Firefox Hello won't allow me to select which video and audio devices to use when I start a conversation instance.
As per the title. If I ACCEPT a call, or start a conversation I have no choice about which devices are used (video and audio), Firefox seems to just arbitraily decide which to use without asking me. If I make a call or join a conversation it's different, I get a dialog asking me which devices I want to use. Similarly, there's no options to edit the conversation settings to select the device.
I tried just entering the conversation URL into a browser tab, which does give me the dialog, but I cannot join the conversation as it says there are already two people in it.
How to fix this?
Cheers
All Replies (3)
Update: This just seems to be an oversight. Devs, You have to realize that conversation starters and call answerers still need the ability to select their devices. I know WebRTC and Hello is all still beta, but this seems to be something that should have been realized from the very start.
Are you also aware that the code examples on MDC don't actually work in Firefox, but do work in Chrome? Again, I know you say the API docs are in need of update, but for example source to actually nor work on the browser you develop and it working on a browser you do not seems a trifle ridiculous. If you want this technology to catch on, you've got to be more diligent.
mozRTCPeerConnection() seems to use a fixed pre-set STUN server, there's no way to make it use another. Again in Chrome with webkitRTCPeerConnection() you can do this, in Firefox you cannot.
I have a friend I'm testing with and he cannot even create a Peer Connection object in FireFox, it fails instantly when created with an "ICE Failed" in the JS console.
STUN servers should not be a requirement. The host candidates can be modified to traverse NATs without even having to bother with reflexive candidates, all the client has to know is its internet IP address which can be easily conveyed by the web server the page is on. We don't want to use TURN as we want a true peer to peer system, not a peer-server-peer solution like TURN
Don't force people into certain dead-ends and bloat the requirements. Keep it simple and think. Also, document your source as you go, there are plenty of IDEs that generate docs as you go, all you have to do is spend a few more seconds commenting each class/function.
Same here. Firefox just updated to 36.0 on my Mac and asked me to try Firefox Hello and ... first click and it's useless, because it's using the wrong camera.
And: Firefox hello grabs one camera (not the one I want), but when I then go to use skype, that cannot use _either_ camera. Which is even more annoying. I have to go and close the Firefox hello tab before I can use Skype video, even though Firefox refuses to use the camera I want to use with Skype.

▶ _Study questions_:
a) In the forum thread, which error shows up in the JS console when the friend tries to create a Peer Connection object in Firefox?
b) Echo the forum thread word for word, starting at "As per the title." and ending at "to fix this?".

▶ _Dataset records_:
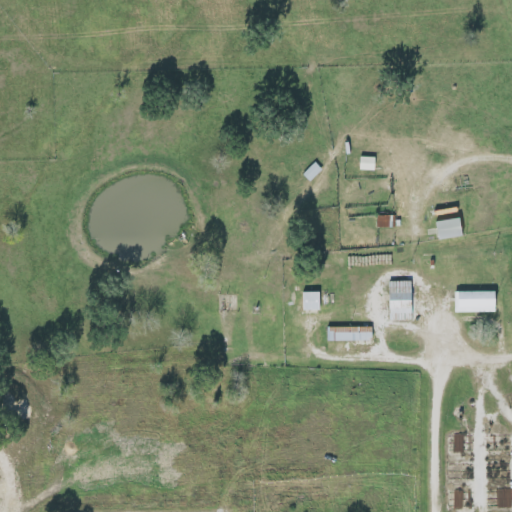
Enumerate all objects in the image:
road: (447, 165)
building: (444, 229)
building: (306, 301)
building: (396, 301)
building: (470, 302)
building: (345, 334)
road: (295, 360)
road: (438, 436)
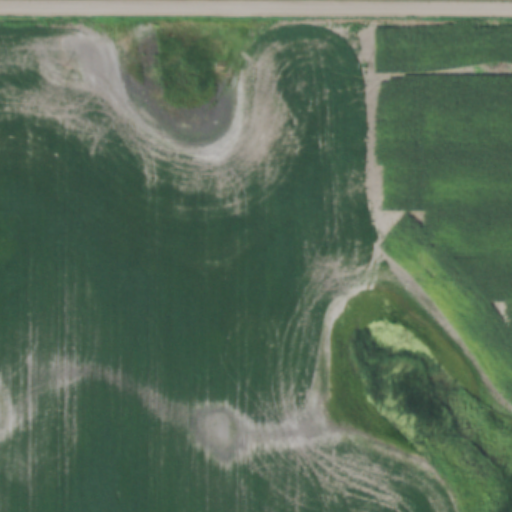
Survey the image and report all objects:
road: (256, 5)
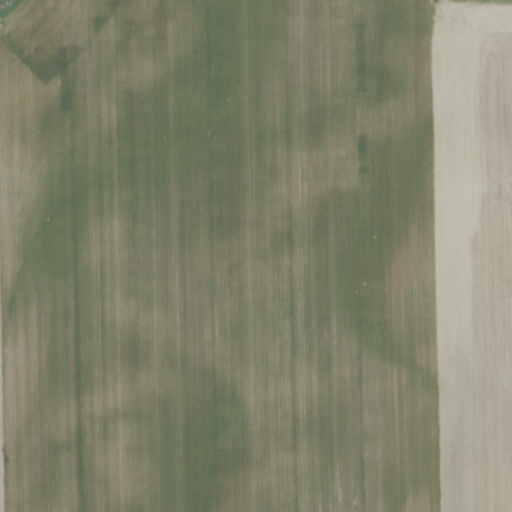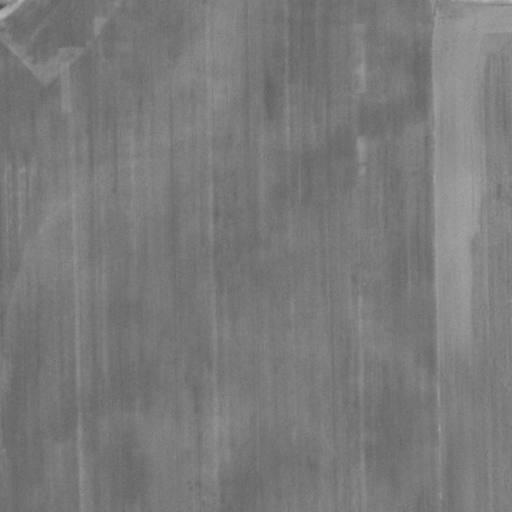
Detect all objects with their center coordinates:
crop: (256, 256)
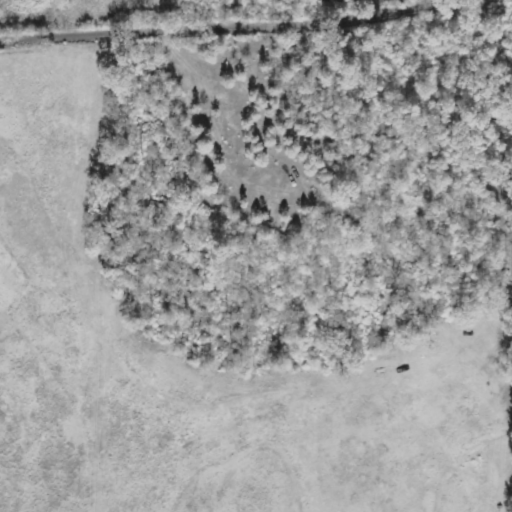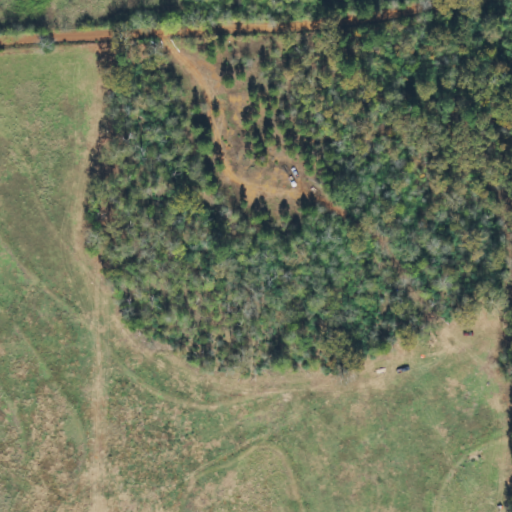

▶ _Answers per task_:
a) "ICE Failed"

b)
As per the title. If I ACCEPT a call, or start a conversation I have no choice about which devices are used (video and audio), Firefox seems to just arbitraily decide which to use without asking me. If I make a call or join a conversation it's different, I get a dialog asking me which devices I want to use. Similarly, there's no options to edit the conversation settings to select the device.
I tried just entering the conversation URL into a browser tab, which does give me the dialog, but I cannot join the conversation as it says there are already two people in it.
How to fix this?